Verifying export success

systemctl is-active otelcol-contrib is necessary but not sufficient. Confirm metrics actually flow by grepping the collector’s own :8888/metrics for otelcol_exporter_sent_metric_points (>0) and otelcol_exporter_send_failed_metric_points (0 or absent). See gotcha 9.

Passwordless Operation

A hard requirement. Three places a prompt could appear, each eliminated:

  1. SSH key passphrasedesign called for a one-time ssh-add --apple-use-keychain ~/.ssh/id_ed25519 to store the passphrase in the macOS Keychain, with UseKeychain yes + AddKeysToAgent yes in ~/.ssh/config. Deployment refined this away: switching to Tailscale SSH removes the SSH keypair entirely, so there is no passphrase to supply. See Late Refinement — Tailscale SSH Replaces Key-Based SSH.
  2. sudo password — GCP’s guest agent grants metadata-provisioned users passwordless sudo via the google-sudoers group, so Ansible become needs no password.
  3. Host-key promptaccept-new is set in ansible.cfg, and make ssh passes -o StrictHostKeyChecking=accept-new. With Tailscale SSH, the tailnet itself authenticates the host, eliminating most of this concern in practice.

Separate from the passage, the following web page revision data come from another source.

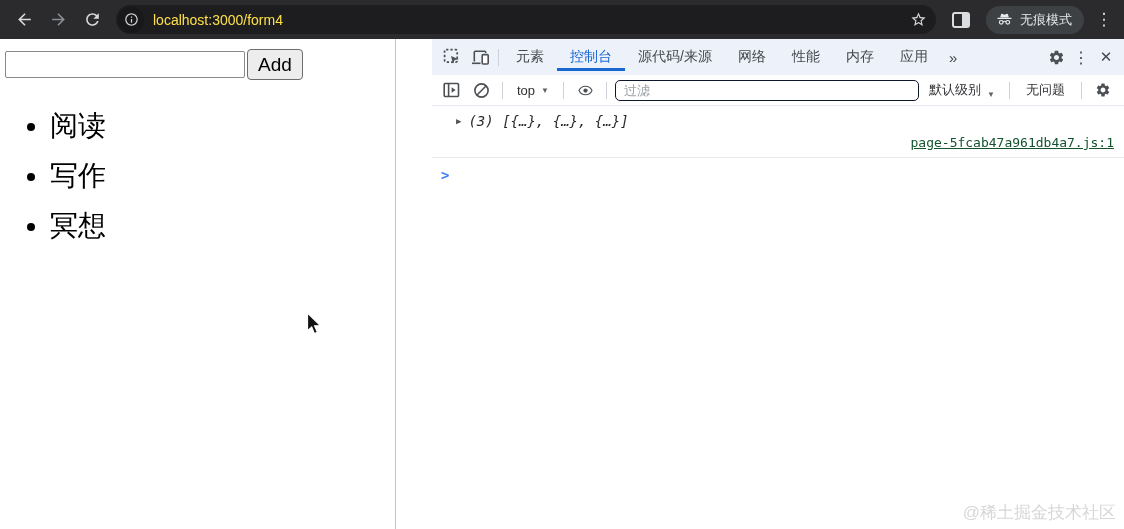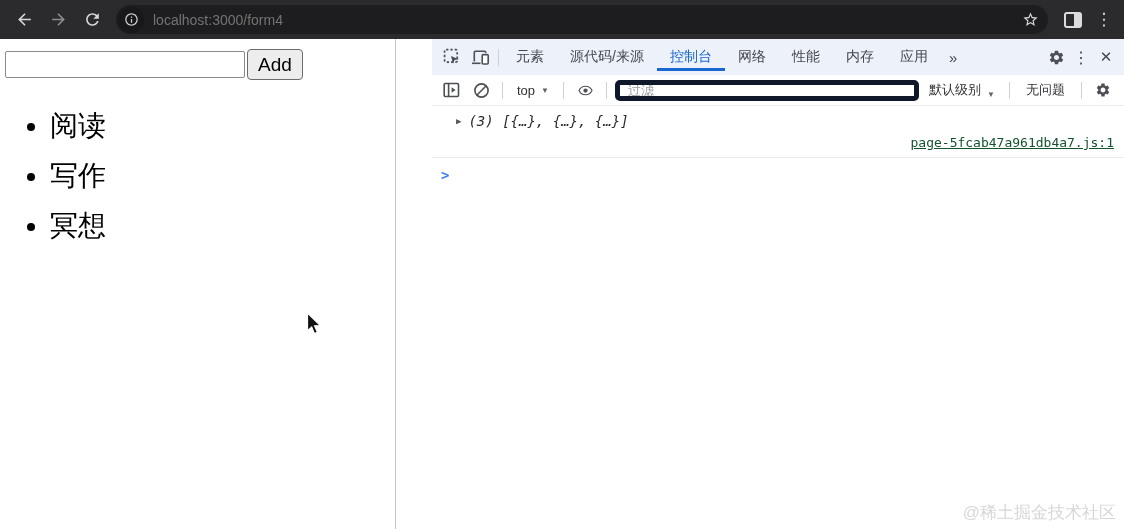"localhost:3000/form4" .url-text { color: #737373 -> #fde047 }
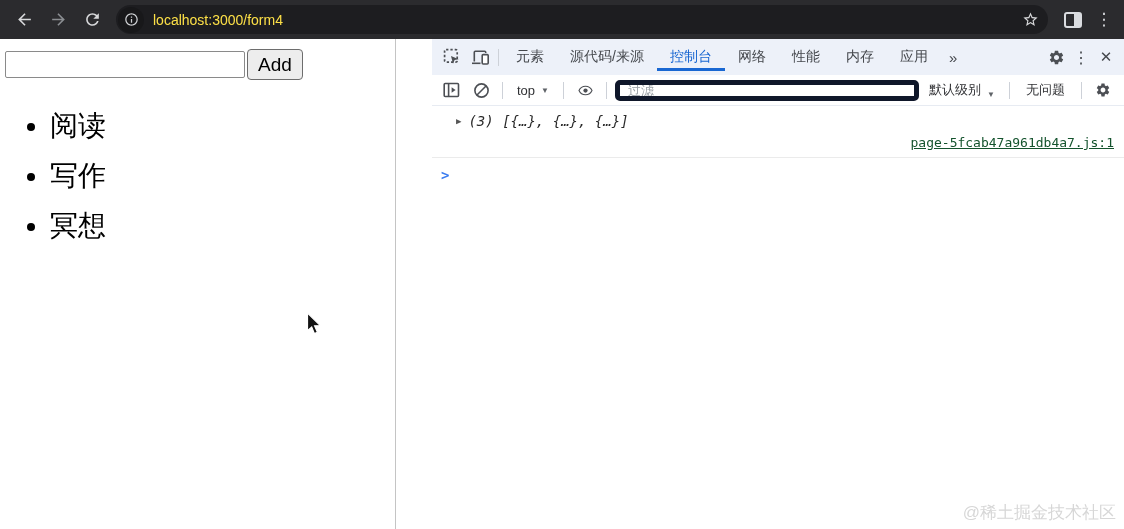"无痕模式" div.incog-pill { html: none -> <div> <svg> <path></path> <rect></rect> <circle></circle> <circle></circle> <path></path> </svg> <span>无痕模式</span> </div> }
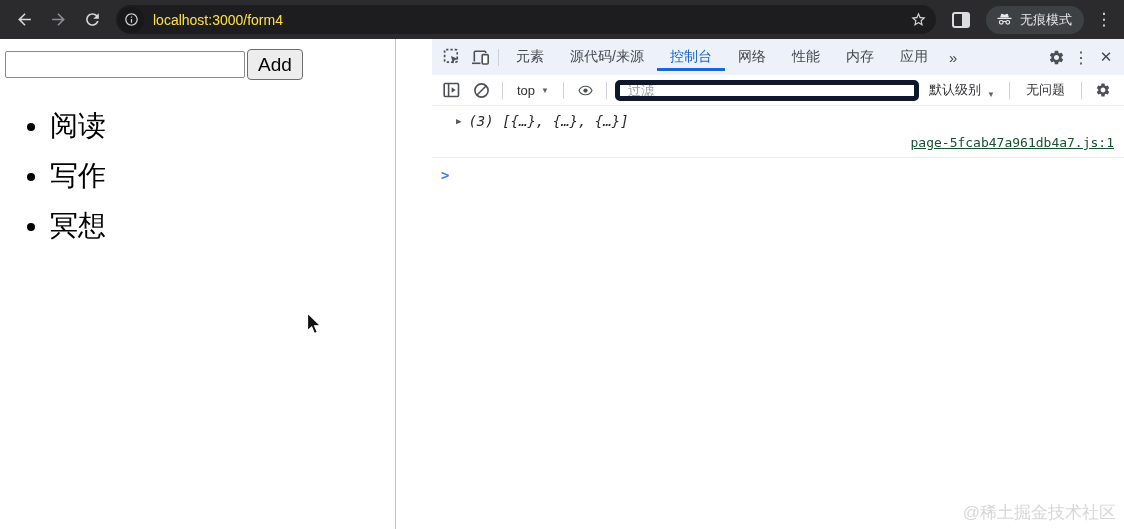"源代码/来源" div.tab { order: before "控制台" -> after "控制台" }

Provision / Deprovision Workflow

The Makefile is the operator interface. terraform apply / destroy prompt for confirmation (no -auto-approve); targets stop on the first error.

TargetAction
make helpList all targets.
make preflightCheck terraform / gcloud / ansible / tailscale installed, ADC active, Tailscale connected.
make init / fmt / validate / planTerraform lifecycle helpers.
make provisionFull flow: vm-up then configure.
make vm-upterraform apply creates the VM, writes the inventory.
make configureANSIBLE_CONFIG=… ansible-playbook site.yml — keys + telemetry + utilities.
make deprovisionterraform destroy tears the VM down.
make sshtailscale ssh ops@ops-vm over Tailscale.
make verifyPost-provision smoke check over SSH.

Secrets Handling

  • .gitignore excludes secrets/*, *.tfvars, *.tfstate*, .terraform/, and ansible/inventory/hosts.ini.
  • GitHub deploy key — in secrets/ (gitignored), referenced by a path variable. One deploy key grants one repo; multi-repo access (Spec 2) needs a machine-user key.
  • Tailscale auth key — set in terraform.tfvars (gitignored) as a sensitive variable, injected into the VM’s startup-script metadata. Carries tag:cloud so the SSH ACL can target it. Caveat: instance metadata is readable by project viewers and on-VM processes — acceptable for a personal project; GCP Secret Manager is the Spec 2 hardening path. Use a key with a short expiry.
  • SigNoz ingestion key — in secrets/signoz_ingestion_key (gitignored), read by the monitoring role and templated into the OTel config. Never a Terraform variable, so it never lands in tfstate or instance metadata.

Verification

make verify runs a post-provision smoke check over SSH: tailscale status shows the node online; sudo -n true succeeds (passwordless sudo); docker --version + systemctl is-active docker; systemctl is-active otelcol-contrib and fail2ban; groups includes docker; and curl -s localhost:8888/metrics shows otelcol_exporter_sent_metric_points >0 with no send_failed. End-to-end acceptance (now achieved): a clean make provision yields a Tailscale-reachable, fully-configured VM with host metrics visible in the SigNoz Cloud dashboard and no password prompt at any step; make deprovision removes every resource.

Spec 2 Preview (out of scope here)

Spec 2 builds the application-deploy layer on this VM: pull images from Artifact Registry + run via docker compose; the Artifact Registry repo (Terraform) + a per-repo CI workflow template; app logs/traces to SigNoz via a filelog receiver + OTLP trace intake; a cloudflared role + Cloudflare ZTNA access; batch-job scheduling; and hardening (no external IP + Cloud NAT, GCP Secret Manager, tighter Tailscale ACL). Each item is additive to this layout.